## Task
Whichever lines of the material contain "change", copy each of them.

## Dataset records
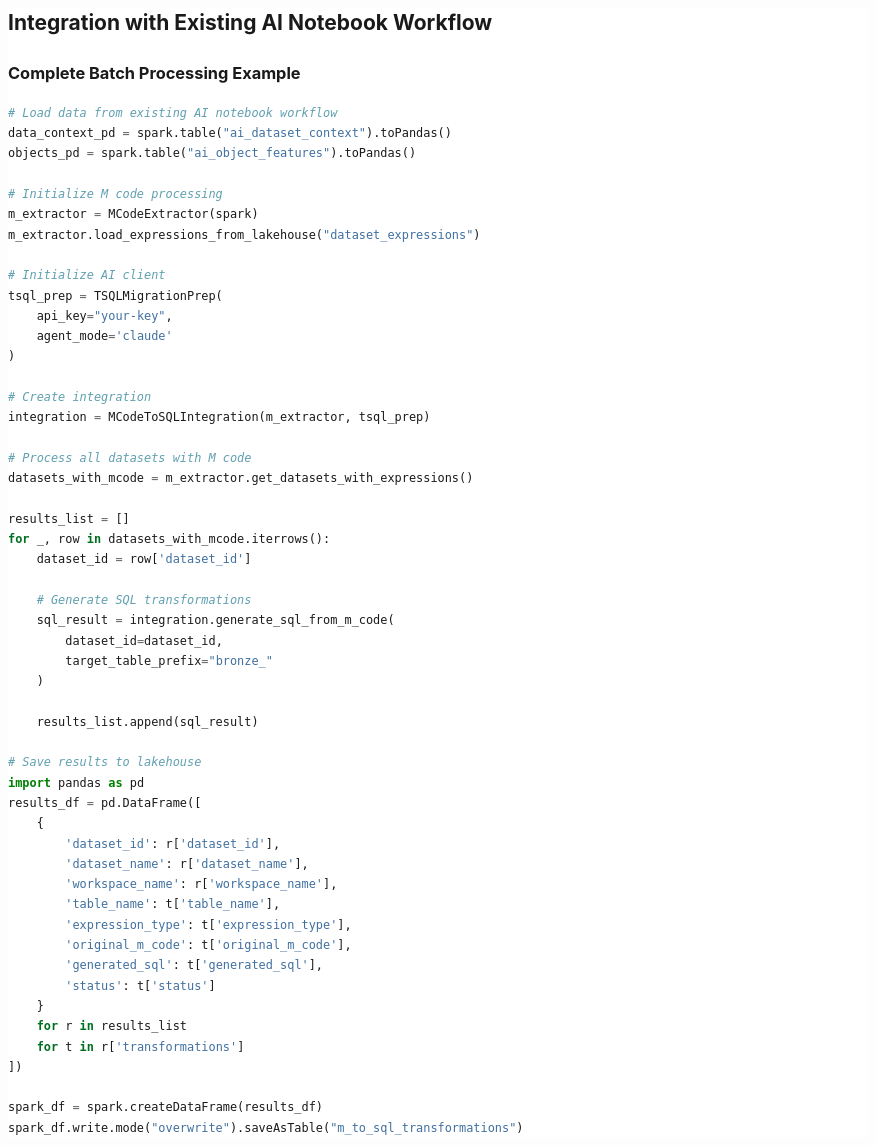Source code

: ## Integration with Existing AI Notebook Workflow

### Complete Batch Processing Example

```python
# Load data from existing AI notebook workflow
data_context_pd = spark.table("ai_dataset_context").toPandas()
objects_pd = spark.table("ai_object_features").toPandas()

# Initialize M code processing
m_extractor = MCodeExtractor(spark)
m_extractor.load_expressions_from_lakehouse("dataset_expressions")

# Initialize AI client
tsql_prep = TSQLMigrationPrep(
    api_key="your-key",
    agent_mode='claude'
)

# Create integration
integration = MCodeToSQLIntegration(m_extractor, tsql_prep)

# Process all datasets with M code
datasets_with_mcode = m_extractor.get_datasets_with_expressions()

results_list = []
for _, row in datasets_with_mcode.iterrows():
    dataset_id = row['dataset_id']
    
    # Generate SQL transformations
    sql_result = integration.generate_sql_from_m_code(
        dataset_id=dataset_id,
        target_table_prefix="bronze_"
    )
    
    results_list.append(sql_result)

# Save results to lakehouse
import pandas as pd
results_df = pd.DataFrame([
    {
        'dataset_id': r['dataset_id'],
        'dataset_name': r['dataset_name'],
        'workspace_name': r['workspace_name'],
        'table_name': t['table_name'],
        'expression_type': t['expression_type'],
        'original_m_code': t['original_m_code'],
        'generated_sql': t['generated_sql'],
        'status': t['status']
    }
    for r in results_list
    for t in r['transformations']
])

spark_df = spark.createDataFrame(results_df)
spark_df.write.mode("overwrite").saveAsTable("m_to_sql_transformations")
```
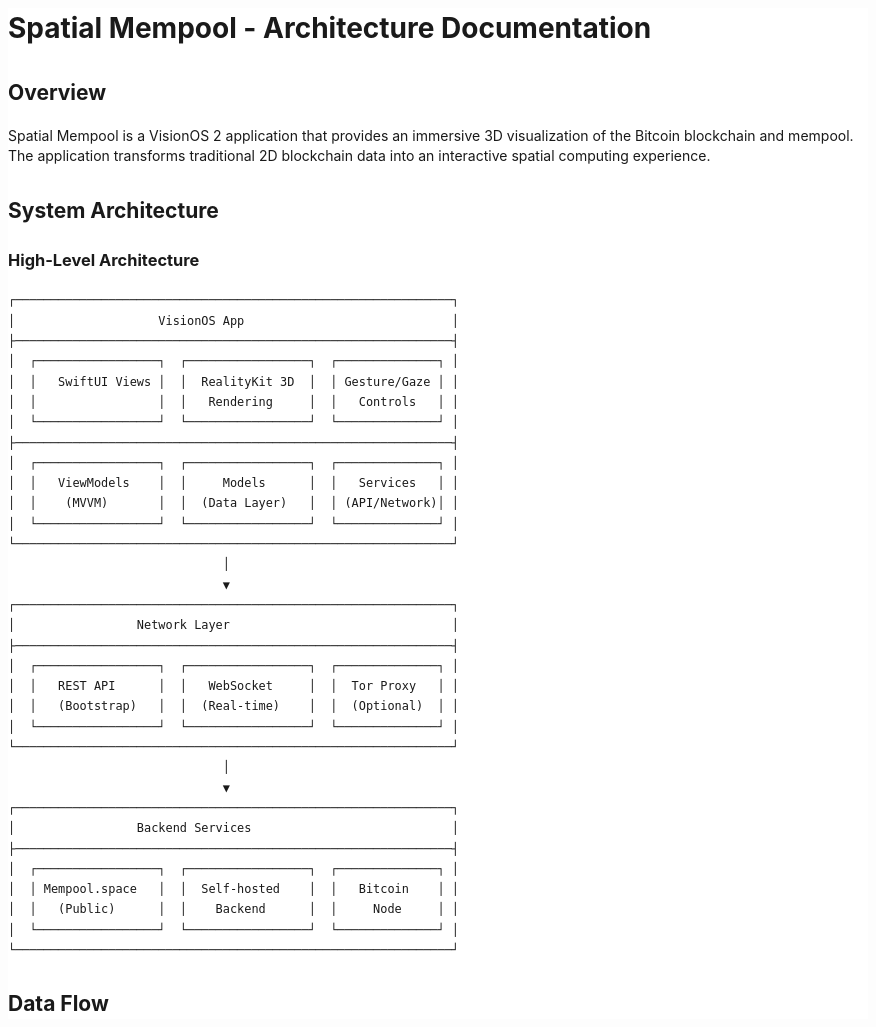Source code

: # Spatial Mempool - Architecture Documentation

## Overview

Spatial Mempool is a VisionOS 2 application that provides an immersive 3D visualization of the Bitcoin blockchain and mempool. The application transforms traditional 2D blockchain data into an interactive spatial computing experience.

## System Architecture

### High-Level Architecture

```
┌─────────────────────────────────────────────────────────────┐
│                    VisionOS App                             │
├─────────────────────────────────────────────────────────────┤
│  ┌─────────────────┐  ┌─────────────────┐  ┌──────────────┐ │
│  │   SwiftUI Views │  │  RealityKit 3D  │  │ Gesture/Gaze │ │
│  │                 │  │   Rendering     │  │   Controls   │ │
│  └─────────────────┘  └─────────────────┘  └──────────────┘ │
├─────────────────────────────────────────────────────────────┤
│  ┌─────────────────┐  ┌─────────────────┐  ┌──────────────┐ │
│  │   ViewModels    │  │     Models      │  │   Services   │ │
│  │    (MVVM)       │  │  (Data Layer)   │  │ (API/Network)│ │
│  └─────────────────┘  └─────────────────┘  └──────────────┘ │
└─────────────────────────────────────────────────────────────┘
                              │
                              ▼
┌─────────────────────────────────────────────────────────────┐
│                 Network Layer                               │
├─────────────────────────────────────────────────────────────┤
│  ┌─────────────────┐  ┌─────────────────┐  ┌──────────────┐ │
│  │   REST API      │  │   WebSocket     │  │  Tor Proxy   │ │
│  │   (Bootstrap)   │  │  (Real-time)    │  │  (Optional)  │ │
│  └─────────────────┘  └─────────────────┘  └──────────────┘ │
└─────────────────────────────────────────────────────────────┘
                              │
                              ▼
┌─────────────────────────────────────────────────────────────┐
│                 Backend Services                            │
├─────────────────────────────────────────────────────────────┤
│  ┌─────────────────┐  ┌─────────────────┐  ┌──────────────┐ │
│  │ Mempool.space   │  │  Self-hosted    │  │   Bitcoin    │ │
│  │   (Public)      │  │    Backend      │  │     Node     │ │
│  └─────────────────┘  └─────────────────┘  └──────────────┘ │
└─────────────────────────────────────────────────────────────┘
```

## Data Flow
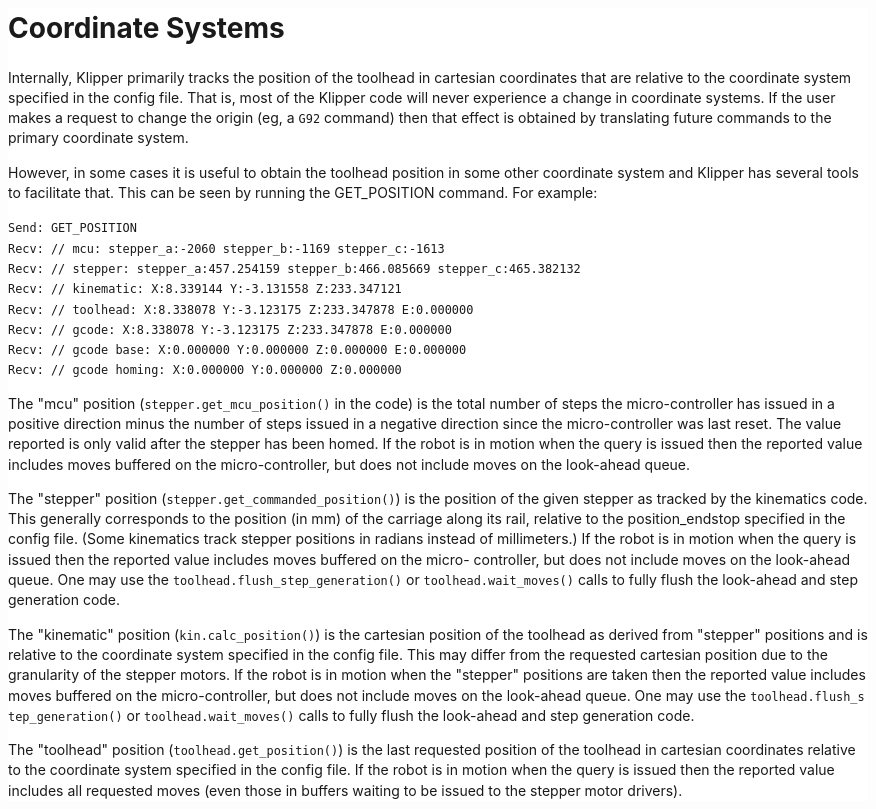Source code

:# Coordinate Systems

Internally, Klipper primarily tracks the position of the toolhead in cartesian
coordinates that are relative to the coordinate system specified in the config
file. That is, most of the Klipper code will never experience a change in
coordinate systems. If the user makes a request to change the origin (eg, a
`G92` command) then that effect is obtained by translating future commands to
the primary coordinate system.

However, in some cases it is useful to obtain the toolhead position in some
other coordinate system and Klipper has several tools to facilitate that. This
can be seen by running the GET_POSITION command. For example:

```
Send: GET_POSITION
Recv: // mcu: stepper_a:-2060 stepper_b:-1169 stepper_c:-1613
Recv: // stepper: stepper_a:457.254159 stepper_b:466.085669 stepper_c:465.382132
Recv: // kinematic: X:8.339144 Y:-3.131558 Z:233.347121
Recv: // toolhead: X:8.338078 Y:-3.123175 Z:233.347878 E:0.000000
Recv: // gcode: X:8.338078 Y:-3.123175 Z:233.347878 E:0.000000
Recv: // gcode base: X:0.000000 Y:0.000000 Z:0.000000 E:0.000000
Recv: // gcode homing: X:0.000000 Y:0.000000 Z:0.000000
```

The "mcu" position (`stepper.get_mcu_position()` in the code) is the total
number of steps the micro-controller has issued in a positive direction minus
the number of steps issued in a negative direction since the micro-controller
was last reset. The value reported is only valid after the stepper has been
homed. If the robot is in motion when the query is issued then the reported
value includes moves buffered on the micro-controller, but does not include
moves on the look-ahead queue.

The "stepper" position (`stepper.get_commanded_position()`) is the position of
the given stepper as tracked by the kinematics code. This generally corresponds
to the position (in mm) of the carriage along its rail, relative to the
position_endstop specified in the config file. (Some kinematics track stepper
positions in radians instead of millimeters.) If the robot is in motion when the
query is issued then the reported value includes moves buffered on the micro-
controller, but does not include moves on the look-ahead queue. One may use the
`toolhead.flush_step_generation()` or `toolhead.wait_moves()` calls to fully
flush the look-ahead and step generation code.

The "kinematic" position (`kin.calc_position()`) is the cartesian position of
the toolhead as derived from "stepper" positions and is relative to the
coordinate system specified in the config file. This may differ from the
requested cartesian position due to the granularity of the stepper motors. If
the robot is in motion when the "stepper" positions are taken then the
reported value includes moves buffered on the micro-controller, but does not
include moves on the look-ahead queue. One may use the
`toolhead.flush_step_generation()` or `toolhead.wait_moves()` calls to fully
flush the look-ahead and step generation code.

The "toolhead" position (`toolhead.get_position()`) is the last requested
position of the toolhead in cartesian coordinates relative to the coordinate
system specified in the config file. If the robot is in motion when the query is
issued then the reported value includes all requested moves (even those in
buffers waiting to be issued to the stepper motor drivers).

## Written reply
file. That is, most of the Klipper code will never experience a change in
coordinate systems. If the user makes a request to change the origin (eg, a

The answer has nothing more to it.